Wenn man erführe, welche Straftatbestände in den genannten 14 Fällen verwirklicht wurden, welche Straftatbestände mit 1-2 Jahren Freiheitsentzug bewährt wären und auf welcher legislativen Grundlage solche Strafandrohungen gründeten, dann fühlte man sich wenigstens im Ansatz informiert und würde freudig die nächste Rundfunkgebühr zahlen. Allein, am Faktischen mangelt es wie üblich und der unter demokratisch-rechtsstaatlichen Gesichtspunkten äusserst bemerkenswerte Vorgang, dass die Exekutive sich praktischer Weise die legislative Zuständigkeit selbst zuteilt, wird von der so wichtigen vierten Gewalt im Staate nicht mit einem Wort kommentiert. Dafür hat es aber gottlob eine Statistik, die über die wichtigsten Zahlen zur Pandemie informiert, mit der Angabe von "Todesfällen im Covid-19-Zusammenhang", was alles und nichts bedeutet, und in etwa so sinnvoll ist wie die Feststellung, dass es am vergangenen Wochenende "Regen im Wetterzusammenhang" hatte. Da hilft auch kein Framingmanual mehr.

Naturfroh vor 33 Wochen

Naja.
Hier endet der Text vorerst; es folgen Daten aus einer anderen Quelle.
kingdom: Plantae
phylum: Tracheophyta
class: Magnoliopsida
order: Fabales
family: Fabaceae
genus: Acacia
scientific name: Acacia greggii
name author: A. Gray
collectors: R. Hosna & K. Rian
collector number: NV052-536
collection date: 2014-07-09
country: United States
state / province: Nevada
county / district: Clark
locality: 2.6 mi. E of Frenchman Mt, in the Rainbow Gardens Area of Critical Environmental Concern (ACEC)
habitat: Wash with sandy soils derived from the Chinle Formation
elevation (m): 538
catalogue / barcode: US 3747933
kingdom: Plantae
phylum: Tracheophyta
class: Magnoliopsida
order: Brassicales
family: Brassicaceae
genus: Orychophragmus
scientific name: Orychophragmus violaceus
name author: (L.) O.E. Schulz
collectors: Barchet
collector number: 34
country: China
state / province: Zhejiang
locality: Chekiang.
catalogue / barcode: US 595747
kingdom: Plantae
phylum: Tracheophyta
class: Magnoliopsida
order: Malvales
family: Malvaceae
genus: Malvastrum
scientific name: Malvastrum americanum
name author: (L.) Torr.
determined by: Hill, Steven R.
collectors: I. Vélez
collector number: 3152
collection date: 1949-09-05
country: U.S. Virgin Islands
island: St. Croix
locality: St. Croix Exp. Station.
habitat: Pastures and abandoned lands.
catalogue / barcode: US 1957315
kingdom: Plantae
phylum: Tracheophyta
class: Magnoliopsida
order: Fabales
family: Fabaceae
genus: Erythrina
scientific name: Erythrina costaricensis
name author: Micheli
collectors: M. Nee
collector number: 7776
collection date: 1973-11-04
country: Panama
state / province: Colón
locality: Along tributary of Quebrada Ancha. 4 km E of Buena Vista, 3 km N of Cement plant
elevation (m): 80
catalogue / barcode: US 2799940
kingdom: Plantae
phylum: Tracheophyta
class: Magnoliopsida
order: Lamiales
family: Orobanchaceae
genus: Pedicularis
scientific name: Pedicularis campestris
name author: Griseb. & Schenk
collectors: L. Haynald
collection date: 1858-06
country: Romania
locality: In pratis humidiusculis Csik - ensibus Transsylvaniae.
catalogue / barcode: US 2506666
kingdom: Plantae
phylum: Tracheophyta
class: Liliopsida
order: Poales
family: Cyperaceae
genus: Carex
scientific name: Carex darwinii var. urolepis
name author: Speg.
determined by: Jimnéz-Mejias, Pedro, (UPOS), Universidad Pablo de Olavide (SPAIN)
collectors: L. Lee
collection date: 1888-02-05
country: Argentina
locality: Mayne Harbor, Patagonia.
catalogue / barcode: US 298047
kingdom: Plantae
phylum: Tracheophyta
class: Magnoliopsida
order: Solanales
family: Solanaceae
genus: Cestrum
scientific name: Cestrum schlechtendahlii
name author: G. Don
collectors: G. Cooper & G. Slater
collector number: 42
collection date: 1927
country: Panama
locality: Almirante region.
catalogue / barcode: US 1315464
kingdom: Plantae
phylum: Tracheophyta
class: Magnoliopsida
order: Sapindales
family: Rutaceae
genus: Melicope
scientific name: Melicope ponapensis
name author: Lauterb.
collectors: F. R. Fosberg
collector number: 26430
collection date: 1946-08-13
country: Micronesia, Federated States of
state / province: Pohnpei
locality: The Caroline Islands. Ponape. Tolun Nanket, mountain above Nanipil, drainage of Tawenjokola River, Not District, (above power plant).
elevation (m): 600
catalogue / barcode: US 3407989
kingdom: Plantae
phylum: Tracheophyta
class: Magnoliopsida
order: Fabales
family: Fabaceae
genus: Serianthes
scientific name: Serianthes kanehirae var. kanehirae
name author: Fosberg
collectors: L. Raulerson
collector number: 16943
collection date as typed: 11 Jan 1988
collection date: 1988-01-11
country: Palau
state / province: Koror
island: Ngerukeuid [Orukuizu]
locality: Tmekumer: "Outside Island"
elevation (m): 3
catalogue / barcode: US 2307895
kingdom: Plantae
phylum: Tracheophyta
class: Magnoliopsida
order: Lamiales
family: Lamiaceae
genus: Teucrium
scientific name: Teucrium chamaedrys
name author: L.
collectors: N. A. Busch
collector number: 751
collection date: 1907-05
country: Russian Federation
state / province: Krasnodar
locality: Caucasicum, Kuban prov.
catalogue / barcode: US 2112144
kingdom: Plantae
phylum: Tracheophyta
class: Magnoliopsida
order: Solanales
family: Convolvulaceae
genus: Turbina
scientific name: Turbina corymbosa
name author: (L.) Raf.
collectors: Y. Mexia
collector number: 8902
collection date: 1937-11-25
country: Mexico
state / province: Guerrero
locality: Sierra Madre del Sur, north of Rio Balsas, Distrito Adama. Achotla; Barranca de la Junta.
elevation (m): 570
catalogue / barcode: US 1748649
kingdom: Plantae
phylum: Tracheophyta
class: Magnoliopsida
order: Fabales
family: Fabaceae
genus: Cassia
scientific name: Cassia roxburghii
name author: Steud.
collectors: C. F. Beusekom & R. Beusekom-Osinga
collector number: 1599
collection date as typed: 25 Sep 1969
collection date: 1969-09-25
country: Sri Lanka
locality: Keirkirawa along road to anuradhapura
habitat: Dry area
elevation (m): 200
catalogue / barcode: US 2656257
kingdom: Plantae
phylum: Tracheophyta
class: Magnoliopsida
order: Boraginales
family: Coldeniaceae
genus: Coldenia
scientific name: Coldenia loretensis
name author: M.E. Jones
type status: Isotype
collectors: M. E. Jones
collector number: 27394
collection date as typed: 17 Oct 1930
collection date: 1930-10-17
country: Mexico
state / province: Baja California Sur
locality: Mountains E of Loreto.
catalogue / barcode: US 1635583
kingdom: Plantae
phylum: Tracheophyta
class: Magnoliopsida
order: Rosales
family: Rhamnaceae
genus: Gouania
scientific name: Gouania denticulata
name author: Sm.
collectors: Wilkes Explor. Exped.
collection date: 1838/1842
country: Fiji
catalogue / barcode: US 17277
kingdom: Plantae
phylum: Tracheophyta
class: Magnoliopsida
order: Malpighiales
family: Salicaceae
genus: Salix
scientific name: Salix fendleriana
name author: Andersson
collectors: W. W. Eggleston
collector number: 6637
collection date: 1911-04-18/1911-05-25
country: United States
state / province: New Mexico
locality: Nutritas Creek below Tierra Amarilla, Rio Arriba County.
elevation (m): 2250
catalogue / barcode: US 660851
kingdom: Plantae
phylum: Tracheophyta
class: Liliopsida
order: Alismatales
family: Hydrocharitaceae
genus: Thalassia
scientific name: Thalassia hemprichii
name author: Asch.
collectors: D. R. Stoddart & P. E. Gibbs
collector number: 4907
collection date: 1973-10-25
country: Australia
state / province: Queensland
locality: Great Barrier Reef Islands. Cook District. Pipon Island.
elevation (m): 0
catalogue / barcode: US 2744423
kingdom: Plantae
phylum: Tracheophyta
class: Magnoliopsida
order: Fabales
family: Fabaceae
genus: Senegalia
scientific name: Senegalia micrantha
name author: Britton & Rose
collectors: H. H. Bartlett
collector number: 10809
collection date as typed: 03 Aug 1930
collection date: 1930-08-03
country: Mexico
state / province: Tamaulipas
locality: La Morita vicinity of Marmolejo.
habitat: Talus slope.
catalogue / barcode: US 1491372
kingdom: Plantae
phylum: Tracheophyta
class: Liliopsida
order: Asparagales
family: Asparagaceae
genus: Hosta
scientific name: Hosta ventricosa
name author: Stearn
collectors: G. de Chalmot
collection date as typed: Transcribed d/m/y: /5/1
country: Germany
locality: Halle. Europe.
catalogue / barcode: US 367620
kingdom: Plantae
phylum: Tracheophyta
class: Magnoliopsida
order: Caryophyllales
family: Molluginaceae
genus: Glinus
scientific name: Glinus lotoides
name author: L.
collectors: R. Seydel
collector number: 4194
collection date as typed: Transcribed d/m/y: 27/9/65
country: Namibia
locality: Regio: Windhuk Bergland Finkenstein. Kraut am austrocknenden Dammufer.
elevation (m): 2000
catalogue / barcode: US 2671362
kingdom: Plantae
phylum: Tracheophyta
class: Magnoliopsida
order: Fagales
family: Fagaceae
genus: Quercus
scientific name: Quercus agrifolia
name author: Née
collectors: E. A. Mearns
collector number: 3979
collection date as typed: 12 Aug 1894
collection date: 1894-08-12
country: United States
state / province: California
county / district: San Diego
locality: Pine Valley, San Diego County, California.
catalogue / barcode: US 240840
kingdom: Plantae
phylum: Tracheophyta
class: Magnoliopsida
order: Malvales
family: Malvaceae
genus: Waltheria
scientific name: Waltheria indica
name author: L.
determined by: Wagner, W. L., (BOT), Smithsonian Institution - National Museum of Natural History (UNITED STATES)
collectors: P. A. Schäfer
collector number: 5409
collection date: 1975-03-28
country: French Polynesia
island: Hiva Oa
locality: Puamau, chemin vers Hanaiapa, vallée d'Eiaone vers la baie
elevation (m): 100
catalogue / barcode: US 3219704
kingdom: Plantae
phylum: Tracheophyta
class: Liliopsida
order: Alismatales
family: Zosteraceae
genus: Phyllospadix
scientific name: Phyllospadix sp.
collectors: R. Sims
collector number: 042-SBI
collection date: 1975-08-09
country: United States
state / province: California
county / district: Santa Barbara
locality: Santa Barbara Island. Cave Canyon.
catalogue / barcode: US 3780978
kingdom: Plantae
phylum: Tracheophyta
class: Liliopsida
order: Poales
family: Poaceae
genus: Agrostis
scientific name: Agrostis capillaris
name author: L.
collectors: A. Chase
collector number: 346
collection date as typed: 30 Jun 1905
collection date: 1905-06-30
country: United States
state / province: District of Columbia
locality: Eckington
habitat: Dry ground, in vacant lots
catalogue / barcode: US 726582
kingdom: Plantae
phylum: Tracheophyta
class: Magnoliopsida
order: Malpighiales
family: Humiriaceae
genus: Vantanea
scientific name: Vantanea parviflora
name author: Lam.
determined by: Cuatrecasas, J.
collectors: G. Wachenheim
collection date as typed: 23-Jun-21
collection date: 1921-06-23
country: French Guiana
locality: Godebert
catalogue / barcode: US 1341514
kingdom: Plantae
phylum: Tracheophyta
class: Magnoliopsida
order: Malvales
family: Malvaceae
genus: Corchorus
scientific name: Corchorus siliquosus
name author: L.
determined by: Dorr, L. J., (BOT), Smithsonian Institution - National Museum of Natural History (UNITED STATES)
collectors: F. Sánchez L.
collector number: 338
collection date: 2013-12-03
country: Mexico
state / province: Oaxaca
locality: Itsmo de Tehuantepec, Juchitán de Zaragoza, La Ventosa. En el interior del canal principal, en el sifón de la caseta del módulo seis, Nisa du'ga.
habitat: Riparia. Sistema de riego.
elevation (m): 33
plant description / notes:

Die Klientel die sich schon immer in Gruppen getroffen hat, um zusammen eine Flasche Bier zu trinken, treffen sich immer noch. Musste ich eben beim Brief in den Briefkasten werfen leider an zwei Stellen in der Nähe von Lebensmittel Geschäften feststellen. Einer älteren Dame wurde noch hinterher gerufen, ob sie mit ihrem Mundschutz zum Banküberfall will. Soviel zum Thema die Leute halten sich an die Kontakt Beschränkungen und es wird kontrolliert.